It will not escape the mind of any person who has followed critically this process of inquiry, that in Chapter VII, where the immense variety of the patterns found on the side of the horse’s neck are described, there is an apparent resemblance between them and those on the ventral or under surface of the neck. The former were shown to be due to natural forces, those of sustained and repeated underlying muscular traction of muscles and jolting of the neck in locomo­tion; whereas in this chapter a considerable number of patterns have been brought forward and pictured on the under surface, and these are attributed to artificial pressure from harness. The reasonable objection is raised, “Why should the former be considered natural and the latter artificial in their origin?”

The answer to this is supplied by a considera­tion of the muscles shown in the two contrasted regions. In Figs. [3], [4] and [5], the muscles of the side of the neck are shown to be remarkably strong and numerous (in three layers), and diverging in their directions. In the muscles of the under surface of the neck of the horse, see Fig. [12], the muscles of the two sides shown are nearly parallel and no conflict of opposing or diverging muscles can well take place in this “debateable land.” If there were much divergent or opposing action going on it would, of course, produce the effects on the hair towards the upper part of the neck, where the muscles tend to diverge more and more as they pass to the head, and I have stated above that not a single instance in many thousands of horses has been found above the level where a loose collar ceases to rub when jolted upwards. This is very conclusive on the matter of diverging or opposing muscular action.

Then again the jolting in locomo­tion, which, in the case of the side of the neck is probably more effectual in producing changes of hair than even muscular traction, is almost absent from the under surfaces, as can be learned from careful watching of the motion of a horse.

Another reason which meets this objection very fully is that I have shown that 300 cart horses presented 277 of their number with reversed areas of patterns in the middle line of the under surface of the neck and these thick-necked animals are just those in which the collar is closely applied to the front of the neck in their heavy draught work, thus rubbing almost incessantly against the lie of the hair.
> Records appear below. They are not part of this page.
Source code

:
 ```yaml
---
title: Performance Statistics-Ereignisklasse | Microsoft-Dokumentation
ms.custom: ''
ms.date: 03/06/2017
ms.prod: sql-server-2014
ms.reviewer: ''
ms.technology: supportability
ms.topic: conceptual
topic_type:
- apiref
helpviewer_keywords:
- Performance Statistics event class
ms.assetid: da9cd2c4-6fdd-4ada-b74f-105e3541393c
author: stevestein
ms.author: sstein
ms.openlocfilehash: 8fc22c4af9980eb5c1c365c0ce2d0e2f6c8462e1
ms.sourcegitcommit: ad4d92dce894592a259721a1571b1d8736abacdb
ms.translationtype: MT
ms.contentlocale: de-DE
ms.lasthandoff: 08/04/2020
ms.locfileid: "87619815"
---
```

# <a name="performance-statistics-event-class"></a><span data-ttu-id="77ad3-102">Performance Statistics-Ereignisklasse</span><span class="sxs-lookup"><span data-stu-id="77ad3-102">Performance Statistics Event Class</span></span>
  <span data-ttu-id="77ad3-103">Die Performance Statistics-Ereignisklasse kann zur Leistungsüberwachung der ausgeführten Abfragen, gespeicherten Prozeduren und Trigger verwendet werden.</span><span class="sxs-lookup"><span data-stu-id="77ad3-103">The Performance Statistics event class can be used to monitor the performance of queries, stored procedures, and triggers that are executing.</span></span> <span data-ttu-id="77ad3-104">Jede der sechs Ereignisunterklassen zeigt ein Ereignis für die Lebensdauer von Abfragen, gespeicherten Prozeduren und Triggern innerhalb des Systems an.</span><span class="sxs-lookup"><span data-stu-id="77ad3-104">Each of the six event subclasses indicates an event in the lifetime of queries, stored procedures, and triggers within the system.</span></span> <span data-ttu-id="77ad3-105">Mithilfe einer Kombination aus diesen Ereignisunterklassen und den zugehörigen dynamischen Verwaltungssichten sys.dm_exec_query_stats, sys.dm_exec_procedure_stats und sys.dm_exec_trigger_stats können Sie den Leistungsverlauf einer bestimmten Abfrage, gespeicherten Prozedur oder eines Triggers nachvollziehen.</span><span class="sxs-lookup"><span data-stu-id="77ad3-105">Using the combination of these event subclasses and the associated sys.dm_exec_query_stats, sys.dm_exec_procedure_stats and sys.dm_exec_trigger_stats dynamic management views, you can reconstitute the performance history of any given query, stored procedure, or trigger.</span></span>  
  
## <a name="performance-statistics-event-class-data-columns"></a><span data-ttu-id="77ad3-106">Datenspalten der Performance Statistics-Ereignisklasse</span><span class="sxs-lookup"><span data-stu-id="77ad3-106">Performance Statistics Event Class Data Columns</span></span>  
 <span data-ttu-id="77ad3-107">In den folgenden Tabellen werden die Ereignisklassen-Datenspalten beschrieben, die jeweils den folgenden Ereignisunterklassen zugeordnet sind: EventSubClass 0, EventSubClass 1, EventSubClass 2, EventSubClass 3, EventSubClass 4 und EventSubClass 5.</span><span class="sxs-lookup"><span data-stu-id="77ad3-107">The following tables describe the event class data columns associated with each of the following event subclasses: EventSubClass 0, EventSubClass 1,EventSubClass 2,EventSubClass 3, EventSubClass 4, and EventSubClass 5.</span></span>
In the thinner necks of the hackneys there are comparatively few indeed of the patterns found here and their collars as a rule fit very loosely and badly, and these frequently show a jolting up and down clear of the neck, which is seldom if ever present in a well-formed cart horse.

Further proof of this is shown by the simple fact that it is under the collar and within its range of movement that the changes of hair are produced.

No artificial pressure such as that of a collar is exerted on the parts of the side of the neck where the patterns are found; so I would submit that these two selected and much-disturbed areas owe their hair-patterns to two wholly different forms of mechanical cause.

I referred in the Preface to an important criticism of my earlier book on The Direction of Hair in Animals and Man, and will now treat this in some degree of detail. It is from the pen of an eminent American biologist, then Miss Inez L. Whipple,[59] now Mrs. Wilder Harris, and it is a careful, independent and thoughtful contribu­tion from one who by her studies in this field and in the study of the mammalian palm and sole is widely known, and as widely respected.

Miss Whipple refers on page 403 to certain whorls and featherings on the backs of the lion, ox, giraffe and larger antelopes, which I then attributed to the action of the panniculus carnosus in shaking off flies. I am free to confess that the action then invoked by me was inadequate and incorrect and the explanations now given of them in Chapters X. and XI. on the ox and the lion, I think, are less open to criticism.

Again on page 404 she mentions the view formerly expressed as to the cause of the reversal of hair on the chest of man. This, also, I have reconsidered fully in Chapter XIII. where the action of the platysma muscle is held to be the cause of that remarkable reversal.

On page 403 the mistake I made in calling the reversed area over the ischial tuberosity of the ischium in a dog a whorl is pointed out. This is corrected in Chapter VI. on the Dogs.